Plusieurs clients se sont arrêtés aux tables de l’activité de sensibilisation Zéro plastique, samedi, à leur sortie du IGA à Sutton.

Un pas de plus contre le plastique

L’activité Zéro plastique, tenue devant le IGA à Sutton, a suscité beaucoup d’intérêt, samedi. Les citoyens venus faire leurs emplettes ont été nombreux à s’arrêter aux tables pour y recevoir de l’information sur l’impact des emballages de plastique à usage unique, mais aussi sur les solutions existantes.

« On a voulu proposer aux gens plein d’alternatives. Et on essaie de les convaincre de laisser le plastique qui sort de l’épicerie dans le panier qui est là pour que les gens le voient », explique Richard Leclerc, un des organisateurs de l’activité de sensibilisation tenue en collaboration avec la famille Lusignan, propriétaire du supermarché.

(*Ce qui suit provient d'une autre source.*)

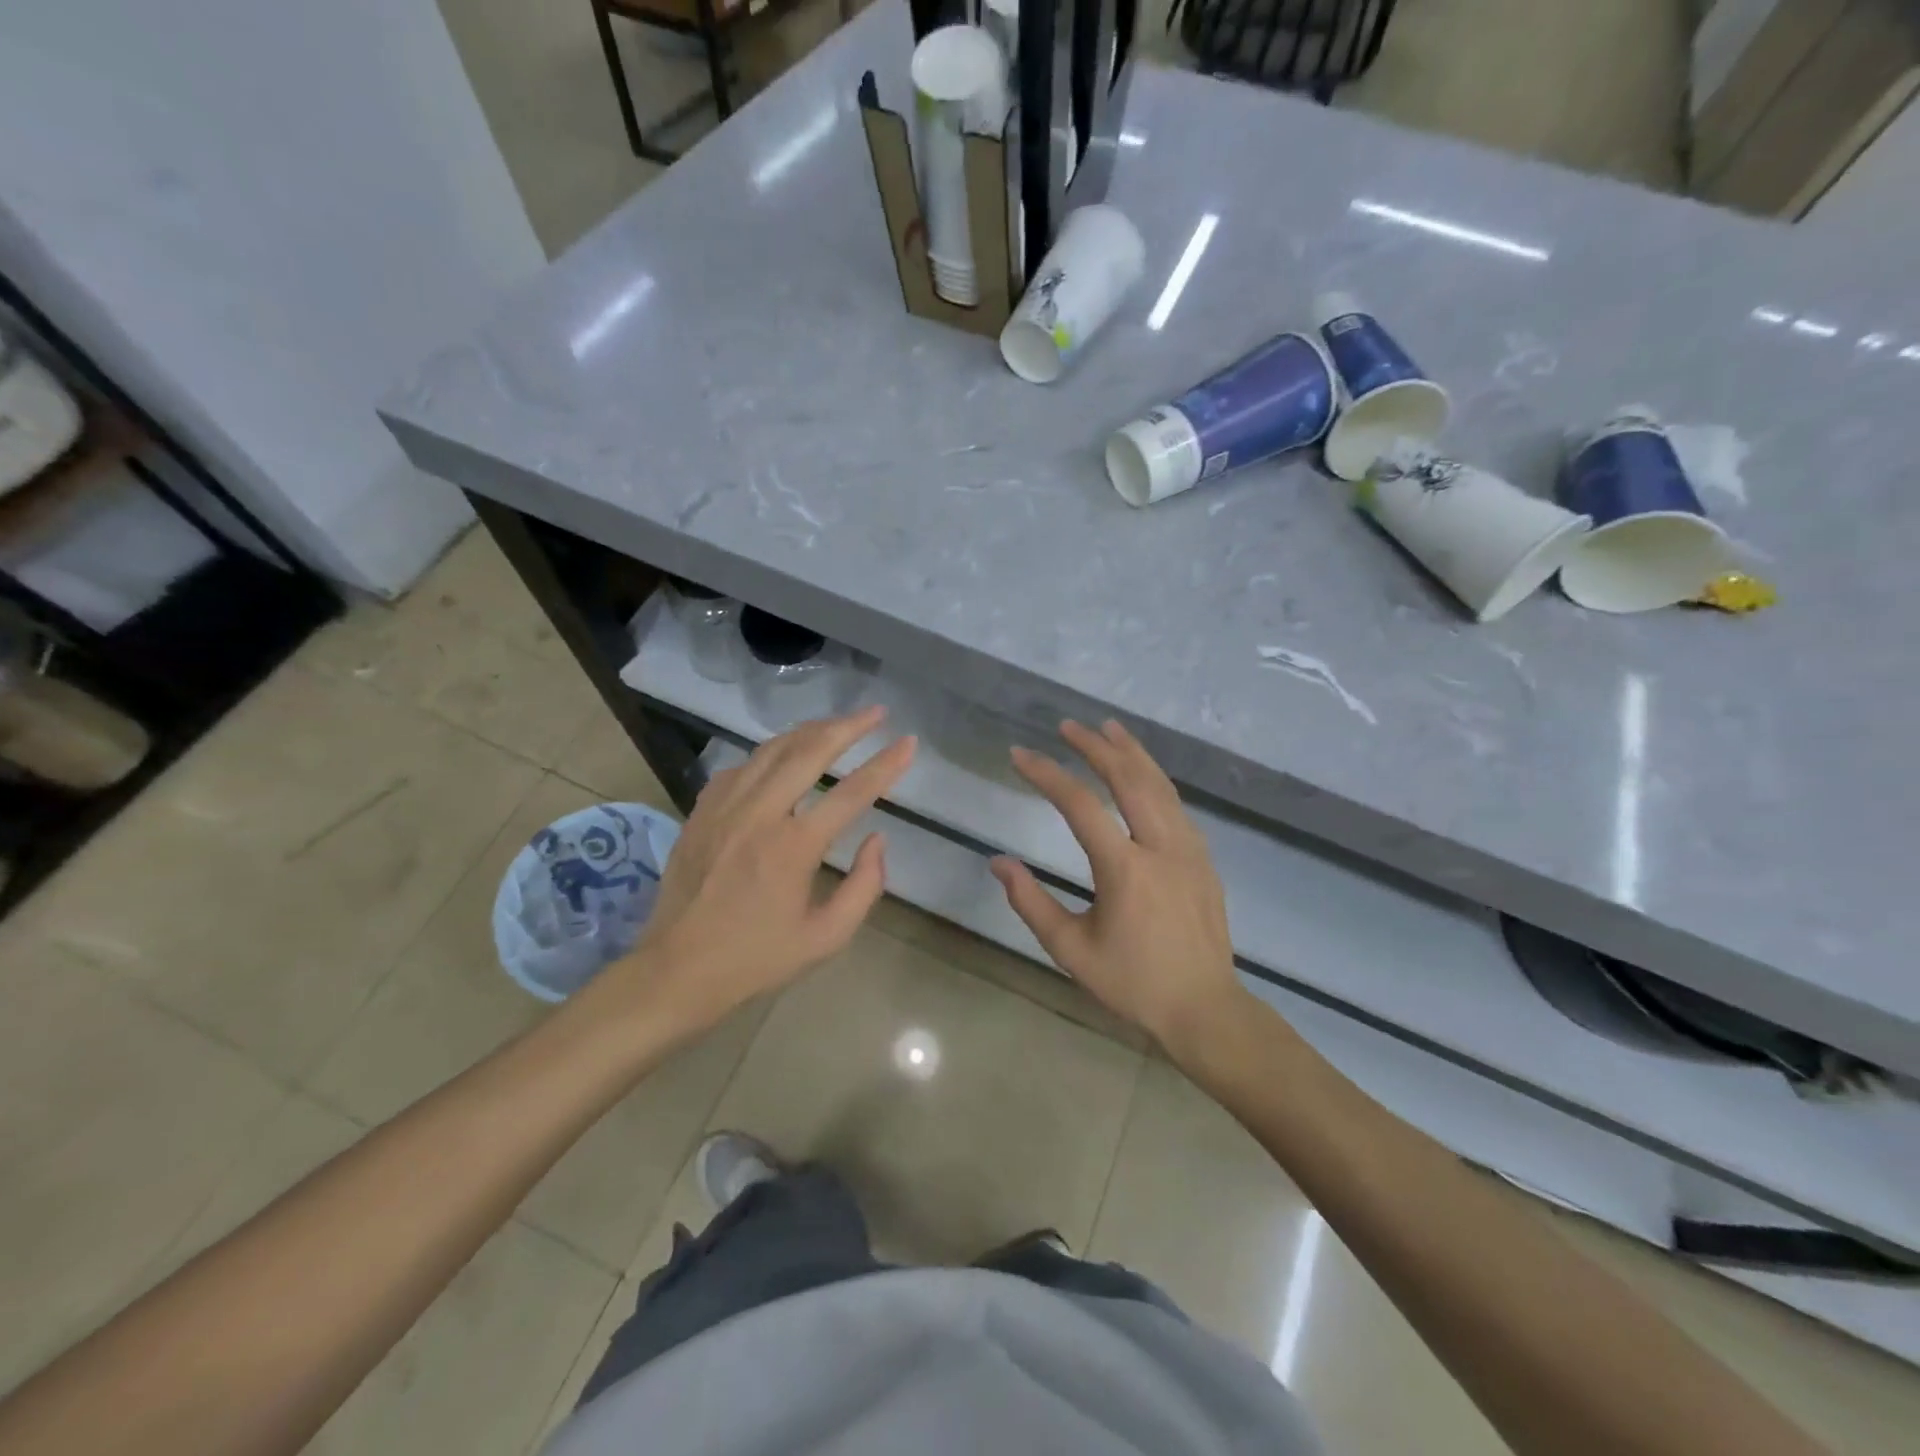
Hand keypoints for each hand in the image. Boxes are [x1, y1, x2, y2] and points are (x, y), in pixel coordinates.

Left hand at [630, 705, 914, 1027]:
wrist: (675, 970)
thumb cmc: (756, 959)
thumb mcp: (825, 938)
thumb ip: (863, 887)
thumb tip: (877, 839)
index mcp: (794, 847)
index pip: (852, 792)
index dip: (885, 764)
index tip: (909, 743)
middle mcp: (760, 814)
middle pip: (810, 752)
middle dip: (848, 726)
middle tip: (875, 713)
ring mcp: (725, 807)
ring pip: (772, 750)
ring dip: (809, 731)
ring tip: (836, 723)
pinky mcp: (701, 811)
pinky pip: (741, 767)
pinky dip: (769, 754)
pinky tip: (782, 756)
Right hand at [990, 719, 1240, 1050]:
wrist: (1204, 1010)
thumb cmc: (1132, 983)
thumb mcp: (1070, 950)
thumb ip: (1030, 902)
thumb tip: (998, 862)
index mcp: (1126, 870)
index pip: (1081, 805)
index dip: (1047, 775)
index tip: (1020, 756)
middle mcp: (1161, 847)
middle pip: (1129, 779)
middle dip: (1096, 747)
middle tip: (1067, 726)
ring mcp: (1189, 849)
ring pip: (1160, 785)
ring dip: (1131, 752)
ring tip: (1107, 728)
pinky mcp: (1202, 858)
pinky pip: (1175, 804)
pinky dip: (1154, 777)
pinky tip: (1141, 772)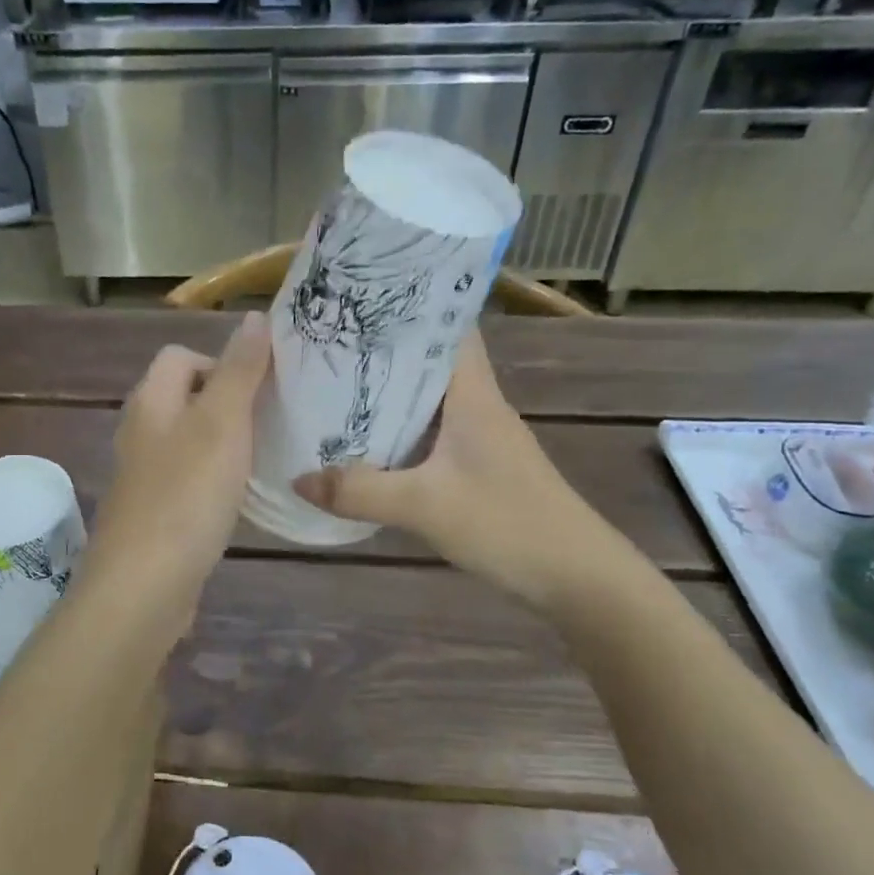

Le fait de déposer les emballages de plastique à la vue de tous les gens venus faire leurs emplettes permettait à ceux-ci de réaliser à quel point les emballages de plastique sont présents en quantité dans leur épicerie. Ils ont plus tard été envoyés au recyclage.

Quant aux solutions, la table en était pleine. Pot Masson, plats lavables pour acheter des produits comme de la viande, sacs en tissus pour les fruits et légumes, pellicule de cire pour remplacer la pellicule de plastique et pailles en acier inoxydable étaient en démonstration sur place.

Le IGA a même mis en valeur des produits qui n’étaient pas emballés de plastique, à l’intérieur, comme les yogourts Chagnon et Riviera dans des pots de vitre, du beurre d’arachides aussi dans un pot vitré et des pailles en bambou.

Une « attaque au plastique » s’est tenue la semaine dernière à Sherbrooke, et à Montréal il y a deux semaines. « Aujourd’hui [samedi], on est plusieurs dans le monde à le faire. Le 2 juin est une date qui a été retenue dans plusieurs villes du monde », rappelle M.Leclerc.

Du côté de Sutton, « on n’aimait pas tant l’aspect de l’attaque au plastique, alors on a préféré aller vers quelque chose de plus positif, avec l’activité Zéro plastique. » M. Leclerc compte sur la pression de la communauté pour faire changer les choses, comme elles ont changé dans d’autres domaines au fil des ans. Il donne en exemple le port de la ceinture de sécurité ou l’intégration du recyclage dans les chaumières.

« Il faut convaincre les gens à changer de comportement, à faire des achats responsables », dit-il.

Les bénévoles assurant la tenue de cette activité ont également expliqué quel est le cycle du plastique, et ont montré des images-chocs de l’impact du plastique jetable sur notre environnement.